Today is Monday, March 24, 2014.
Tomorrow is the day of the hearing on our petition to involuntarily sever the parental rights of my brother and his ex-wife, so that Hubby and I can proceed with our adoption of the Fries.
I am trying not to freak out. And I'm doing an exceptional job of not showing it outwardly.
Inside, I'm a mess.
I'm worried about so much.
Yes, I appreciate the irony of having a faith that instructs me to not worry while I keep panicking internally.
Most of it happens subconsciously, but I can tell you that my subconscious mind has overtaken most of my mental capacity, and so what little conscious thought I'm having revolves around automatic stuff...like lungs breathing, heart pumping, eyes blinking.
Yes, psychologically, I believe I fit the clinical qualifications of "a mess."

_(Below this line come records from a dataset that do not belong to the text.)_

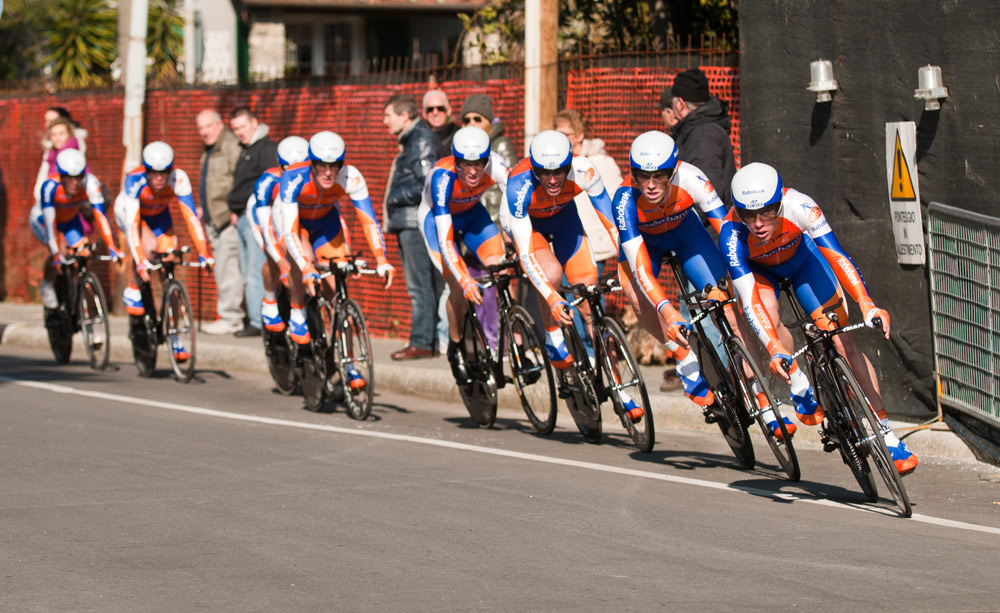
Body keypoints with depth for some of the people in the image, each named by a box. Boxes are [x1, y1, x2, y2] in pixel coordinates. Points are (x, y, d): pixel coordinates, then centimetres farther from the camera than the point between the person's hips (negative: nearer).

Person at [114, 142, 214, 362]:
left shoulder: (179, 179, -33)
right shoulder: (134, 181, -38)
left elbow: (191, 217, -34)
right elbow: (132, 223, -43)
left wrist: (204, 254, -42)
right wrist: (141, 262, -51)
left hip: (159, 215, 2)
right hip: (127, 212, -2)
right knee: (148, 248, -33)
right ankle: (132, 292, -6)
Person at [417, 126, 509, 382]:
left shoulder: (494, 166, -30)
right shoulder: (443, 176, -38)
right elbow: (444, 237, -42)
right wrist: (464, 280, -52)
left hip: (472, 214, 3)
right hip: (436, 219, -3)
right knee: (459, 287, -19)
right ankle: (455, 348, 4)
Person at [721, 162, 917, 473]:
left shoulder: (798, 206, -37)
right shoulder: (732, 235, -37)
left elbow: (837, 256, -39)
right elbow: (750, 301, -40)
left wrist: (867, 304, -51)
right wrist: (776, 350, -52)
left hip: (801, 258, 0)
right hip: (757, 269, 0)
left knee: (843, 342, -9)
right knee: (768, 320, -31)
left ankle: (885, 432, -3)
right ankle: (800, 387, -4)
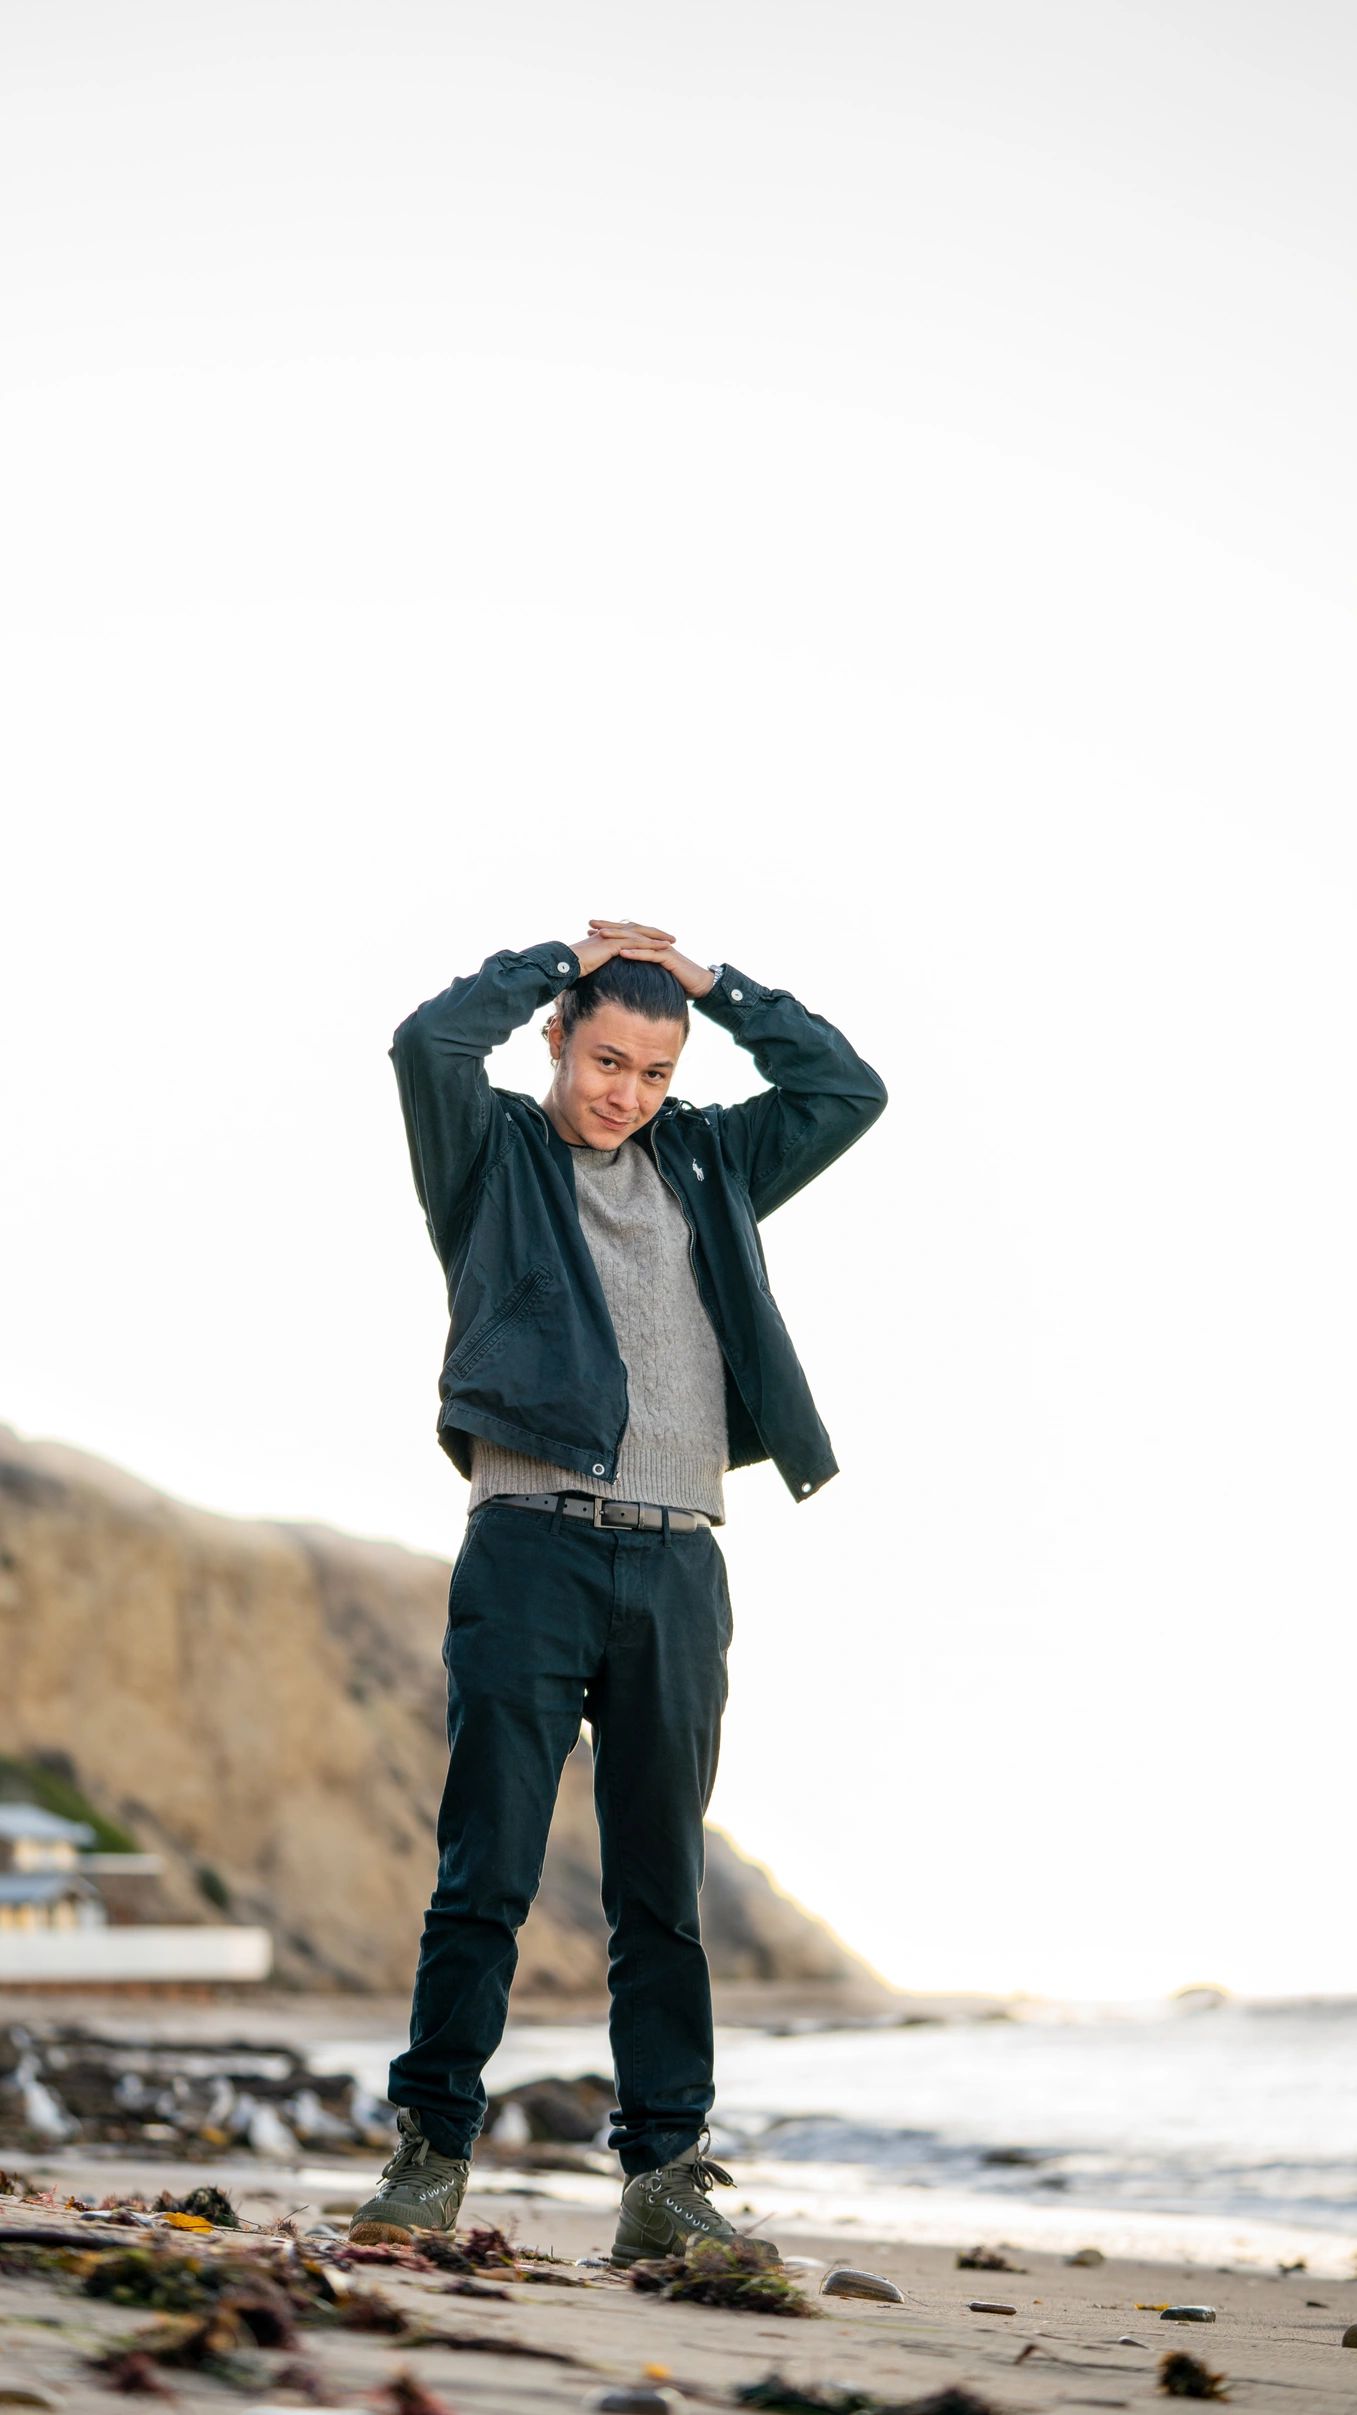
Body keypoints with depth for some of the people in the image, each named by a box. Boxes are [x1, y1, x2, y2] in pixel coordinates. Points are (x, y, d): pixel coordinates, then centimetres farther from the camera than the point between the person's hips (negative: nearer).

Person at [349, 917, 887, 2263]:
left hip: (678, 1560, 4)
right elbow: (430, 1044, -10)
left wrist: (716, 984, 13)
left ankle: (664, 2177, 6)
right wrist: (567, 960, 2)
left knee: (663, 1887, 4)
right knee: (485, 1874, -6)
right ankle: (432, 2151, 1)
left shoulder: (710, 1166, 21)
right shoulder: (493, 1156, 9)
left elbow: (848, 1091, 17)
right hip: (533, 1544, -4)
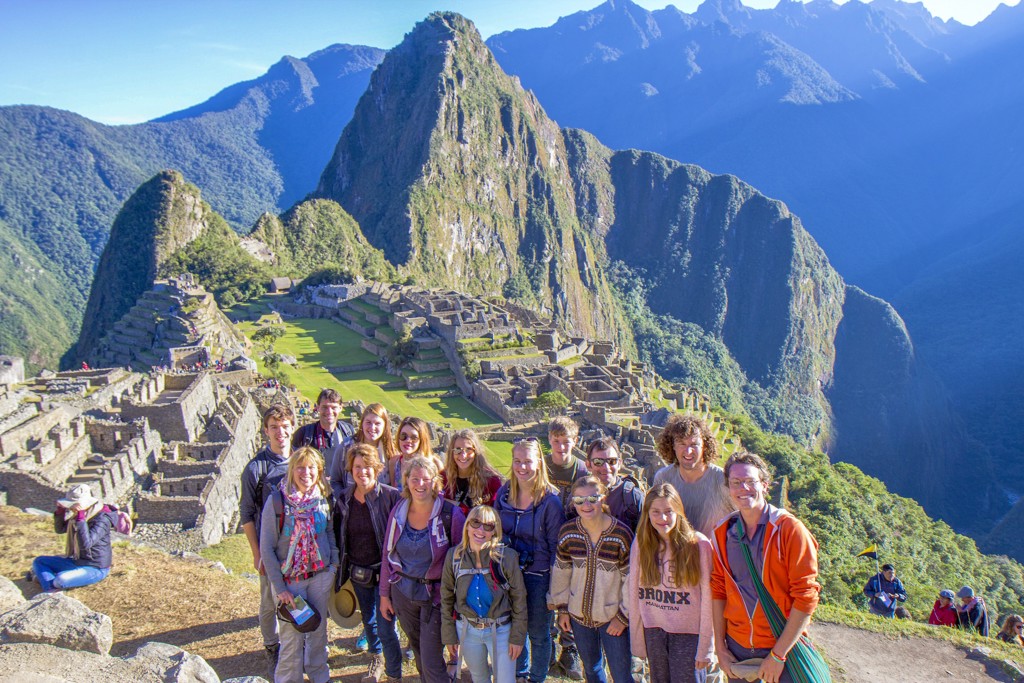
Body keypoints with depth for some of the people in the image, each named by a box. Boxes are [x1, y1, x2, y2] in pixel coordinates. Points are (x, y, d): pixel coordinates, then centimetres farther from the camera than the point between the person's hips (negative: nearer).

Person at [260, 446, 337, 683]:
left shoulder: (324, 498, -3)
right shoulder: (276, 500, -14)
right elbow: (267, 548, -10)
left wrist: (334, 564, 2)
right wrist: (280, 588, -11)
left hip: (321, 575, 3)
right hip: (289, 579, -3)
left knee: (318, 629, 15)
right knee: (292, 635, 1)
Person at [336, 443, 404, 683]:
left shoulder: (391, 496, -16)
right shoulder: (344, 499, -2)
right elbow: (339, 536, 9)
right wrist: (342, 569, 8)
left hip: (384, 572, -5)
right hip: (358, 573, 5)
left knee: (385, 627, -3)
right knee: (368, 620, 22)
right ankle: (376, 660, 46)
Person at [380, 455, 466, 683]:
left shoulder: (450, 514, -15)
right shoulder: (398, 512, -2)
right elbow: (388, 555, 7)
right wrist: (384, 594, 9)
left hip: (435, 595, -4)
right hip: (403, 593, 5)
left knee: (431, 662, -4)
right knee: (418, 651, 19)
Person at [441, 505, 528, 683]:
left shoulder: (506, 557, -17)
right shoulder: (454, 555, -9)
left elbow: (519, 599, -8)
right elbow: (446, 598, 1)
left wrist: (517, 637, -6)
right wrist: (449, 635, 2)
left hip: (501, 630, -2)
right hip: (467, 629, 2)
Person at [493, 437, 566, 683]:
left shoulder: (550, 500, -15)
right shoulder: (504, 493, -2)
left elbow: (556, 547, -11)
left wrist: (554, 588, -10)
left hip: (538, 576, -4)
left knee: (538, 633, 12)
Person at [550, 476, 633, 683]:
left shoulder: (621, 534, -17)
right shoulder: (567, 532, -7)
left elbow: (631, 579, -10)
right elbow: (561, 571, 5)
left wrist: (623, 615, -8)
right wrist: (562, 608, 8)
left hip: (613, 617, -3)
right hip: (579, 614, 3)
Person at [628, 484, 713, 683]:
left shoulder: (698, 544, -10)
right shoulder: (641, 544, -1)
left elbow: (707, 599, -7)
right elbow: (634, 594, 3)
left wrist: (705, 647, -7)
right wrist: (637, 642, 4)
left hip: (688, 634, -3)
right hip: (653, 632, 3)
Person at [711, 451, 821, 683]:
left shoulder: (790, 529, -13)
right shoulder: (723, 533, 0)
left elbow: (806, 597, -14)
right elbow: (718, 590, 7)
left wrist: (777, 654, -14)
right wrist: (720, 647, 3)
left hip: (782, 646, -3)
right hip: (737, 646, 3)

What am I worrying about? I'm going to make a list, if for no reason other than that I can look at it on Wednesday and laugh about how silly my fears are.
- I'm worried about what to wear to court tomorrow. (I know that one's silly already.)
- I'm worried about the snowstorm that is now hitting about 18 hours earlier than it was supposed to over the weekend, and now the possibility of snow is threatening the start of school tomorrow, the start of court, and all of the childcare arrangements we've had set up.
- I'm worried about my testimony on the stand. Not so much because of what my lawyer will ask, but because of what XSIL might ask on cross-examination, as well as Bro's attorney.
- I'm worried that Bro will be petty in what he asks his lawyer to question me about.
- I'm worried that I won't sleep tonight.
- I'm worried that we will somehow seriously blow it and the judge will hate us.
- I'm worried that either Bro or XSIL will manufacture some kind of damning evidence against us.
- I'm worried that Bro's witnesses will claim that he's a perfectly loving father who dotes on his children during visitation and is the perfect stepdad to his stepchildren, and so there's no reason why he should have his rights terminated.
- I'm worried that I will have major hot flashes on the stand and not be able to stop sweating. Stress is a big trigger, and I'm already stressed.
- I'm worried about Hubby being on the stand. He didn't have to last time.
- I'm worried about the fact that I'm worrying so much...
At least this time, I'm only facing cross-examination by XSIL, not both XSIL and Bro. Bro's attorney will be asking me questions, which will make it a lot easier for me to feel less like it's a personal attack.
If we could have adopted the Fries without this step, it would have been nice. But we can't. It's a necessary, horrible evil. If there was any other way to best protect the Fries, we'd do it. But this is it. This is what we have to do.
This is what we need to do.
So I'll swallow my worries, ask friends for fashion advice, and prepare for court tomorrow as best I can.
And hope that it will be all over soon.